*EXCERPT TO READ*:
※ ※ ※

No easy task to find new leading man for 100m
Doping controversies and lack of star quality have turned off fans since Bolt’s retirement
When Justin Gatlin mistimed his dip for the line in Beijing four summers ago, handing Usain Bolt a third 100metres gold medal at the World Championships, Steve Cram screamed, with rather too much delight for his own dignity: “He has saved his title, he has saved his reputation. And he may even have saved his sport.” In Doha, alas, this notion of Bolt as the last line of defence against the sanctity of athletics no longer applies.
The Jamaican is happily retired, producing music videos and clinging on to an increasingly remote dream of winning a professional football contract.
Tonight, it is the turn of the chorus line – still featuring the controversial Gatlin, 4½ years Bolt’s senior – to emerge from the shadow of sprinting’s irreplaceable leading man.
The moment has yet to be greeted with much relish. For a start, there is no chance of witnessing a world record. Bolt redrew the biomechanics of the 100m to such a degree that his 2009 benchmark of 9.58sec is likely to remain unthreatened for a generation. That is part of the sport’s natural evolution, but it does remove an essential element of the 100’s mystique.
The very urge to tune into these global finals springs from the anticipation of savouring a feat that has never been seen. This time, though, the greater feeling of ennui arises from the cast list.
On the evidence of last night’s heats, this evening’s final will be a straight fight between Gatlin, a two-time drug cheat, and his fellow American Christian Coleman, who has caused consternation by failing twice to declare his whereabouts for doping tests.
The US Anti-doping Agency initially brought a case that he had done so three times, only for the 23-year-old to escape sanction on a technicality. In the circumstances, one might suppose that Coleman would show a shred of contrition for his lapses. As he knows only too well, he competes in a climate where even lesser violations can invite suspicion. Instead, he is the one demanding an apology from Usada, shrugging that the matter of his whereabouts had not been “front and centre” of his mind at the time. If not, why not? If these championships do yield a star worthy of being anointed as the face of athletics, then Coleman, sadly, will not be it.
Michael Johnson recognises that the furore has wrecked Coleman’s claims to greatness even before he has had chance to make them. “It completely disqualifies him, at this point, from ever being the face of the sport,” he told the BBC. “He was being touted to replace Bolt. I don’t think that will happen now.”
As president of the International Association of Athletics Federations, Lord Coe made it a priority of his first term to toughen up the anti-doping system at all levels, but argued here that he welcomed the sight of Coleman in Doha.

※ ※ ※

(Dataset entries)
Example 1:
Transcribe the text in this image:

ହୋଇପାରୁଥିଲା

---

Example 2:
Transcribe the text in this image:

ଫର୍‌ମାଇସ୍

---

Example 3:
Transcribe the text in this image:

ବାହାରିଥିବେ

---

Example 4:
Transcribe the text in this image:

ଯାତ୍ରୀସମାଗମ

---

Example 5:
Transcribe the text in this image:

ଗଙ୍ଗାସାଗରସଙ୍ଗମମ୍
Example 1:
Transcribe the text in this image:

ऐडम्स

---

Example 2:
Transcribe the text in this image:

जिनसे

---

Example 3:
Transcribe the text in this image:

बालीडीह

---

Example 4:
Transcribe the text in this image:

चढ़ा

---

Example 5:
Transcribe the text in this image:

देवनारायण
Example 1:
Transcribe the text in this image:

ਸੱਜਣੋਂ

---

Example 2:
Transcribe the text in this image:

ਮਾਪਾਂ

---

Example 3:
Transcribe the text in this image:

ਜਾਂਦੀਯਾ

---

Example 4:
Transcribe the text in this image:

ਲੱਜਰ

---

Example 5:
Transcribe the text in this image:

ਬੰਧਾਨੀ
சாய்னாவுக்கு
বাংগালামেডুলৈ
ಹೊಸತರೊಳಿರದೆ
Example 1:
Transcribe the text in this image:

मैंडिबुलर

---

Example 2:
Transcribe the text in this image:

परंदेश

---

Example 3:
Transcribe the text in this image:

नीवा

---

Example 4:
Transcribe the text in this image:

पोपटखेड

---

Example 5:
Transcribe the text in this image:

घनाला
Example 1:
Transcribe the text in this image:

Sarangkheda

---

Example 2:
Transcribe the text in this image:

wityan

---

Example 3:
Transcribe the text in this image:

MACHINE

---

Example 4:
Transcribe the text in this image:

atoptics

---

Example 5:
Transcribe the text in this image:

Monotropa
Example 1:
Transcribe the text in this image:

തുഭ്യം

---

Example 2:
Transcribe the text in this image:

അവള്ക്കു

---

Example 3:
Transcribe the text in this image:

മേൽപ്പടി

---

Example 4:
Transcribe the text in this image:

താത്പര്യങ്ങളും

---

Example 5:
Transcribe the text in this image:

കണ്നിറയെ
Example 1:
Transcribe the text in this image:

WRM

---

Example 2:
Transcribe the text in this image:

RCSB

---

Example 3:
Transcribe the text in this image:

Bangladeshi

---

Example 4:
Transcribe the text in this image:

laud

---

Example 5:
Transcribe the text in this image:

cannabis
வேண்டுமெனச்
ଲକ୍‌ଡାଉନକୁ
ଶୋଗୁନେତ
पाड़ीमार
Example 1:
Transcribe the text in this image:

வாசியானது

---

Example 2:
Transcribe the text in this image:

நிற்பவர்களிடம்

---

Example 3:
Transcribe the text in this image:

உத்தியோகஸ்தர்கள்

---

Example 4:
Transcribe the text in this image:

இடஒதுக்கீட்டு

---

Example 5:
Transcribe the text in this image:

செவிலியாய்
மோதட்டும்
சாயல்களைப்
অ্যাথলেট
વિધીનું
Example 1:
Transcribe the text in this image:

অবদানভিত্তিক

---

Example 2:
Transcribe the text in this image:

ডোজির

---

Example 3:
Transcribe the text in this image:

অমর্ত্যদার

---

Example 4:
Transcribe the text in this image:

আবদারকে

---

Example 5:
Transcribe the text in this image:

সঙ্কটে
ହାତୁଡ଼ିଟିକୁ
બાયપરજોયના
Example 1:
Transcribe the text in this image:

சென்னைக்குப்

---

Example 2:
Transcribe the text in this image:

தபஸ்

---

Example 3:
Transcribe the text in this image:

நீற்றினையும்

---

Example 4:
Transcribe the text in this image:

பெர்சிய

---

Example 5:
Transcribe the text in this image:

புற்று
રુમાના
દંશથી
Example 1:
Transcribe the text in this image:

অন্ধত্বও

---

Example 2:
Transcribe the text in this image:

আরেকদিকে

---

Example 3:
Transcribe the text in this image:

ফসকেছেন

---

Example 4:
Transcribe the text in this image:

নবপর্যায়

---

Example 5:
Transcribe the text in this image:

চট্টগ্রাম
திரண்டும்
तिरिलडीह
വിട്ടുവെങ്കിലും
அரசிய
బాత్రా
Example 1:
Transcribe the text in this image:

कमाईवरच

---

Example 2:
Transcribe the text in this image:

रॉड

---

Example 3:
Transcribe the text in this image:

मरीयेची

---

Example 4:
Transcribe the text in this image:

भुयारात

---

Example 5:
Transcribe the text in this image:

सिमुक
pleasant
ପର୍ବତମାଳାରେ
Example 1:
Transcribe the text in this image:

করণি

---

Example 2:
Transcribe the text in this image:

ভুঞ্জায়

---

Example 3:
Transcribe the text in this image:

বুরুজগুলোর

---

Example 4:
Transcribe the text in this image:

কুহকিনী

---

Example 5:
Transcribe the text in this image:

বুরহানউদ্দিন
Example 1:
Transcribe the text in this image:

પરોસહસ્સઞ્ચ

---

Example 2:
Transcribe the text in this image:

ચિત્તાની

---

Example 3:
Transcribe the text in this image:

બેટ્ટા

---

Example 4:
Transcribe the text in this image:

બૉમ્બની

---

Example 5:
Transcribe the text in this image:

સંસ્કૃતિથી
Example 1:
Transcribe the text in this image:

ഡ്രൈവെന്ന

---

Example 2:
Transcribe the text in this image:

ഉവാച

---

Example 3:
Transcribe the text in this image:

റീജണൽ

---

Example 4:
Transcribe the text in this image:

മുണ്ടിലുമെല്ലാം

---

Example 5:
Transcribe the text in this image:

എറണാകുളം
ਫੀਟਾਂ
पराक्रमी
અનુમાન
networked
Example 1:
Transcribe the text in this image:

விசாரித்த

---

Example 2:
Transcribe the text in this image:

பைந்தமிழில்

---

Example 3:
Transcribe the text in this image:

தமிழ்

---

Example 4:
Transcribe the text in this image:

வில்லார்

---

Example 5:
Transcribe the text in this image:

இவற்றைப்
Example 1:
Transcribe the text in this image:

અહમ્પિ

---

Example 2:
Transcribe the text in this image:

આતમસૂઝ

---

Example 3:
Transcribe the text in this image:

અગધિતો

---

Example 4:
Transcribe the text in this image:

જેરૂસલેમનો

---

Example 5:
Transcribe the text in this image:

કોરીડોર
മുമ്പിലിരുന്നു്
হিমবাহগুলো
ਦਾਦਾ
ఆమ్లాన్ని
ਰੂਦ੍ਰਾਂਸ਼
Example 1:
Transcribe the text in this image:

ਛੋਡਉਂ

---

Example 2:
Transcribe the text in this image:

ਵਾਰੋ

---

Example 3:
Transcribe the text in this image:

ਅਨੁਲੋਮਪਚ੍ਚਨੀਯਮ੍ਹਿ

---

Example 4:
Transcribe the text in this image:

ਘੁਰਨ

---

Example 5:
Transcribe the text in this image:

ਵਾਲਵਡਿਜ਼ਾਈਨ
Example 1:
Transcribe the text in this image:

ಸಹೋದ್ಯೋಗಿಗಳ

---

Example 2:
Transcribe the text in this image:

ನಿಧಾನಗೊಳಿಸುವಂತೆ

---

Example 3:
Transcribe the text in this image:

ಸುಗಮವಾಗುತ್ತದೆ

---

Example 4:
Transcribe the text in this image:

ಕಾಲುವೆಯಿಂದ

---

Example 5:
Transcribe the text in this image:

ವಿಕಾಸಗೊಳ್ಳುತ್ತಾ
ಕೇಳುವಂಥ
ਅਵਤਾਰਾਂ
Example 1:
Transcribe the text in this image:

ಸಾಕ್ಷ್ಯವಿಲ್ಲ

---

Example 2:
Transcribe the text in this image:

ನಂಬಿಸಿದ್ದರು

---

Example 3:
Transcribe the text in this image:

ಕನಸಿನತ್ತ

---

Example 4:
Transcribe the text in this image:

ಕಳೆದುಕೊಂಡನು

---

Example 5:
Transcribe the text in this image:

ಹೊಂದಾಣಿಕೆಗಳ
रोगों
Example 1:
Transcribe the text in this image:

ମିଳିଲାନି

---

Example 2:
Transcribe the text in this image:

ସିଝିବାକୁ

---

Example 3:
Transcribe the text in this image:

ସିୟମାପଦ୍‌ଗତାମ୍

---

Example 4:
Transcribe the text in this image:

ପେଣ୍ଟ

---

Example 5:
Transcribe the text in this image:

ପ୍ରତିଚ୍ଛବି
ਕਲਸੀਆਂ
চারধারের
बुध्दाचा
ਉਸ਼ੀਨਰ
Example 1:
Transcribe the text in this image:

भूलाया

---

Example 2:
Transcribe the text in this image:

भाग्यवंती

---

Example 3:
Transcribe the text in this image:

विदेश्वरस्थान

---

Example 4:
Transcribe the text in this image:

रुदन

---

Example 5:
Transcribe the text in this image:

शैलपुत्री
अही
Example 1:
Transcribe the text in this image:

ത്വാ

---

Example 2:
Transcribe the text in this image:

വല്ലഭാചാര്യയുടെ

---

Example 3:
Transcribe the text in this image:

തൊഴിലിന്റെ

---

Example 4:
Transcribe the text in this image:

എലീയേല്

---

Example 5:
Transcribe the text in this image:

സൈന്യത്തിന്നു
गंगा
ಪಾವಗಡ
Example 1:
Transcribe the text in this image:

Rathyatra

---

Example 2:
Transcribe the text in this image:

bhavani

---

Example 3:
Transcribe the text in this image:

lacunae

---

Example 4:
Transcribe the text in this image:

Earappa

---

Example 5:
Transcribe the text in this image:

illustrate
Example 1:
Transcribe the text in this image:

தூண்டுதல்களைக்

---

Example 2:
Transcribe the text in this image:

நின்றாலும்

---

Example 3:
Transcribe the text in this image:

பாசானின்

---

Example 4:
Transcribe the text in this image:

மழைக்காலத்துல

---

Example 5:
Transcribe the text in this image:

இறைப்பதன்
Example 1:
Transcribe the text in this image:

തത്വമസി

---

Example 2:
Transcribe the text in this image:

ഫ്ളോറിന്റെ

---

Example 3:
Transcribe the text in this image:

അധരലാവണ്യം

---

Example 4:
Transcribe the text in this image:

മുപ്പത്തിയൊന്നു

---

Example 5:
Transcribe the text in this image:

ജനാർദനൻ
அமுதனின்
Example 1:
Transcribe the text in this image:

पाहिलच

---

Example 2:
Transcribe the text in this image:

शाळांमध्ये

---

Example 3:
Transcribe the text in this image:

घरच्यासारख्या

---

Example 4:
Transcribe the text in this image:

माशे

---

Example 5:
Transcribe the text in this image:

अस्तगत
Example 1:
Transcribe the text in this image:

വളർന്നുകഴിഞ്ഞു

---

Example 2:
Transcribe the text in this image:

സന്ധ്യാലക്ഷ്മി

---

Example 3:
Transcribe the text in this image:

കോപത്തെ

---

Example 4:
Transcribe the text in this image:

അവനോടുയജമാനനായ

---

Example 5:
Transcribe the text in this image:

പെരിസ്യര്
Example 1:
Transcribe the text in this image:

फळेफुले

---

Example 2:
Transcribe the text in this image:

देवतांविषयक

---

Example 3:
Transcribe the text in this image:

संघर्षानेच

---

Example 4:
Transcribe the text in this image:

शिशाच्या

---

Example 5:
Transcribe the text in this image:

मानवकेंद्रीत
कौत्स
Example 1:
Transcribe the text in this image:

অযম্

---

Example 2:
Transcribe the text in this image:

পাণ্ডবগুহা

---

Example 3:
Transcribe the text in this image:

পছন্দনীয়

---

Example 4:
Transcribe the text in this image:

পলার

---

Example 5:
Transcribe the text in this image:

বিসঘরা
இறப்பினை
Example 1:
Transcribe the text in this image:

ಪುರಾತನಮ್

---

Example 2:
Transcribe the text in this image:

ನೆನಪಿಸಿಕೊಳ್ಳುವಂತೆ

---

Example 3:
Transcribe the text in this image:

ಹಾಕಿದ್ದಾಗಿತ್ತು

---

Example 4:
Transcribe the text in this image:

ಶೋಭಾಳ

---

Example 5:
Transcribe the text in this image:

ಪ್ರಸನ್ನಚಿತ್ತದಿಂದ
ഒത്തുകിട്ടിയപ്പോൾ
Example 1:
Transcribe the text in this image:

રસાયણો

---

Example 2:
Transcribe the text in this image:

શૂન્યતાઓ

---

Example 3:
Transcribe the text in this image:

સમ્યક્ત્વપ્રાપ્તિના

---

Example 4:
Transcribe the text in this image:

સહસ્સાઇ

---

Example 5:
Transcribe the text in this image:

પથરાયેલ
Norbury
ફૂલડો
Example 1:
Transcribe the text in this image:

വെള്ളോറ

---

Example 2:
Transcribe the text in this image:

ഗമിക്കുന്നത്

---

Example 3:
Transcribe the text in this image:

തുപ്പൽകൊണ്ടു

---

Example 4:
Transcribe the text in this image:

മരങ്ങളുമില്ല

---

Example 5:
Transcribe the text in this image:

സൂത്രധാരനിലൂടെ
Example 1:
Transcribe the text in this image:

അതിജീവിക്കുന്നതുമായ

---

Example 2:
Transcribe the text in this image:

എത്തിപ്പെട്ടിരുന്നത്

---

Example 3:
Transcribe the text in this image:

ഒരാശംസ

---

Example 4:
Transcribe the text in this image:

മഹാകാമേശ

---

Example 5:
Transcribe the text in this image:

※ ※ ※

*EXERCISE INSTRUCTIONS*:
1. In the article on the 100m, condense the paragraph beginning "The moment has yet to be greeted" into a shorter version that keeps its main facts.
2. Lay out the word reading entries as a JSON list of strings, starting at their first line and ending at the line containing "ଯାତ୍ରୀସମାଗମ", with one string per line and blank lines left out.

*RESULTS FOR THE EXERCISE*:
1. The moment has drawn little enthusiasm. A world record is out of reach, since Bolt changed the biomechanics of the 100m so much that his 9.58sec mark from 2009 will probably stand unchallenged for a generation. That is a natural part of the sport's evolution, but it removes a key part of the event's mystique.

2.
[
  "Example 1:",
  "Transcribe the text in this image:",
  "ହୋଇପାରୁଥିଲା",
  "---",
  "Example 2:",
  "Transcribe the text in this image:",
  "ଫର୍‌ମାଇସ୍",
  "---",
  "Example 3:",
  "Transcribe the text in this image:",
  "ବାହାରିଥିବେ",
  "---",
  "Example 4:",
  "Transcribe the text in this image:",
  "ଯାତ୍ରୀସମାଗମ"
]